On the field the cannon booms made you cry. Mother held you in her lap. We were salty and warm. Father was a Confederate drummer. Re-enacting. He didn't care for the little hat that came with the wool suit. The wool suit in summer was a bit much too. All his drummers had perfect posture. Their drum rolls were a single machine. We had watched them line up on Tuesday nights in the Lincoln Museum, practicing rim shots while their girlfriends drank Nestea and leaned against the sheetrock.

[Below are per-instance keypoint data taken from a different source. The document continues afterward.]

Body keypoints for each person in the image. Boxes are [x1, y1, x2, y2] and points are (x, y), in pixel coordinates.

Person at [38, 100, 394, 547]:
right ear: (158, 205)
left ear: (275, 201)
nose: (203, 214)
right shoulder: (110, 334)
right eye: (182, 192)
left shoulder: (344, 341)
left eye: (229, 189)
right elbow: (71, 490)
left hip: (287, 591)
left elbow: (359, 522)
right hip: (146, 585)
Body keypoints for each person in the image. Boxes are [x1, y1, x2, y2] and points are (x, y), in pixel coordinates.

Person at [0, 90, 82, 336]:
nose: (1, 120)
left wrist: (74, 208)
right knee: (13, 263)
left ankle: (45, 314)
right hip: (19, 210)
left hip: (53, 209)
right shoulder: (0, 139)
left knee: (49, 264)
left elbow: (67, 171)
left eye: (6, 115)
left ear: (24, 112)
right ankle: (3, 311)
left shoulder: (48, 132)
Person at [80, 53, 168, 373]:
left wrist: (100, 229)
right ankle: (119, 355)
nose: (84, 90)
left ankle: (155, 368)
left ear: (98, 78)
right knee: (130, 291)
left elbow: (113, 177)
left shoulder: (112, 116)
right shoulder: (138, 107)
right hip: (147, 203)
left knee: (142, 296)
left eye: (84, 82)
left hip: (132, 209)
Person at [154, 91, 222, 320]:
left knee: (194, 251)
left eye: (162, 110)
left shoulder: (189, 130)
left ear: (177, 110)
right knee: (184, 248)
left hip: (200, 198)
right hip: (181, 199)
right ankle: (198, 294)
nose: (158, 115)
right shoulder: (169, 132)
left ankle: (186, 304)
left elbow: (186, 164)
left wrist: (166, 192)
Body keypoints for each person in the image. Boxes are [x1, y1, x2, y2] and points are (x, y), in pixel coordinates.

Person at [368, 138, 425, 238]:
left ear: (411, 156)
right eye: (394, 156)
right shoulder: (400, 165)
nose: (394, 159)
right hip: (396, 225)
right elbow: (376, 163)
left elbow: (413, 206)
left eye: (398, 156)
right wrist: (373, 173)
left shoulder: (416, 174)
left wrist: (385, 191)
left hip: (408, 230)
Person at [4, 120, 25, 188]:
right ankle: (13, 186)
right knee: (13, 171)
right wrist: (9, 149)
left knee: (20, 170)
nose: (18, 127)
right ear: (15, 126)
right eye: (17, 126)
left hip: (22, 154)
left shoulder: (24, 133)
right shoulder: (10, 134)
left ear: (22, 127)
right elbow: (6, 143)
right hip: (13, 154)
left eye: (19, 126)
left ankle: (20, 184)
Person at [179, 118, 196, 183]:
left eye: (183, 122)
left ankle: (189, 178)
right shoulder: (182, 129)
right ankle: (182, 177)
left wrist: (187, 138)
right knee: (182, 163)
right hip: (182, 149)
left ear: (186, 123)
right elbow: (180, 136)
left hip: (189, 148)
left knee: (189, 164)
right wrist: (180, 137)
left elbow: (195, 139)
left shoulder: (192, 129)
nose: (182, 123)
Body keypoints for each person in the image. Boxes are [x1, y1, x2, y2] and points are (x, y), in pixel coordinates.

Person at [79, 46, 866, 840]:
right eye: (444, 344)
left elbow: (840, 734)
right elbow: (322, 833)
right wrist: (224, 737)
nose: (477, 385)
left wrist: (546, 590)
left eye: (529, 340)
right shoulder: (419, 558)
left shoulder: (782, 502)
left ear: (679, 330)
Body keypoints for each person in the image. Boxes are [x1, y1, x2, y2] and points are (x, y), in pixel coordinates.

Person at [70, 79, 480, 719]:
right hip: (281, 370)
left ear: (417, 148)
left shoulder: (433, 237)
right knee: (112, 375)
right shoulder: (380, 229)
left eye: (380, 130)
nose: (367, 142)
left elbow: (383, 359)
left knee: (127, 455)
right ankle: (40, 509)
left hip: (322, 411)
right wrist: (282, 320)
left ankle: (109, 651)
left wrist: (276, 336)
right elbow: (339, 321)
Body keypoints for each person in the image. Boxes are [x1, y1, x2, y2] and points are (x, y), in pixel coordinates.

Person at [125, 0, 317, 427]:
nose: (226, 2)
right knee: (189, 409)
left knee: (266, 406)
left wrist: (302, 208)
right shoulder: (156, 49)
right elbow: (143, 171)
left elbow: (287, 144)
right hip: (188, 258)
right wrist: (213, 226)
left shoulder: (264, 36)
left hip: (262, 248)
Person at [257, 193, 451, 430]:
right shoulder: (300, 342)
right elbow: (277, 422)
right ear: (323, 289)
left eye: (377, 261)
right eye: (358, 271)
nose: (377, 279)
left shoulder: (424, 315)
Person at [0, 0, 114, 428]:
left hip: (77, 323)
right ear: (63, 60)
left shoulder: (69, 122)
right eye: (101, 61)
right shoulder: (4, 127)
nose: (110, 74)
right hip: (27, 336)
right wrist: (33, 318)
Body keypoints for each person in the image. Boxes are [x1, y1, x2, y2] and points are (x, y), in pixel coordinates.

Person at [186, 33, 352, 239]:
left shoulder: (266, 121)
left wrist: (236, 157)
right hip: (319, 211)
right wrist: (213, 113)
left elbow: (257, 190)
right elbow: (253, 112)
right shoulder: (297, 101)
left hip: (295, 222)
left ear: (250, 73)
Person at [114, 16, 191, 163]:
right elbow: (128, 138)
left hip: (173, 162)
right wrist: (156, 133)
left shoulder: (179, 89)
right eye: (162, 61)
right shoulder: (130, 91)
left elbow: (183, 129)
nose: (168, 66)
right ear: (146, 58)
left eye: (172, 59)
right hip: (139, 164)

Our mother was playing the part too, dressed in blue with a hoop skirt and a wig of dark curls. She called them banana curls. I was angry because you were allowed to curse and I was not. He doesn't know any better, mother had said. And you do. I told her I didn't really know what fucky meant. In the car you stared out the window saying, fucky fried chicken, until I cried. In the winter, we drove over the mountain to buy groceries and fondle plastic Christmas trees and skate around in laundry baskets breathing hot air. Sometimes we had dinner at Taco Casa in the mall. We'd listen to our parents speaking. There would be less money in our future. Less trips to town. A change in routine. More cold weather, which meant baths before dinner to keep warm. Our father held a stack of napkins, always careful with his mustache. Our mother was still pretty in her own hair.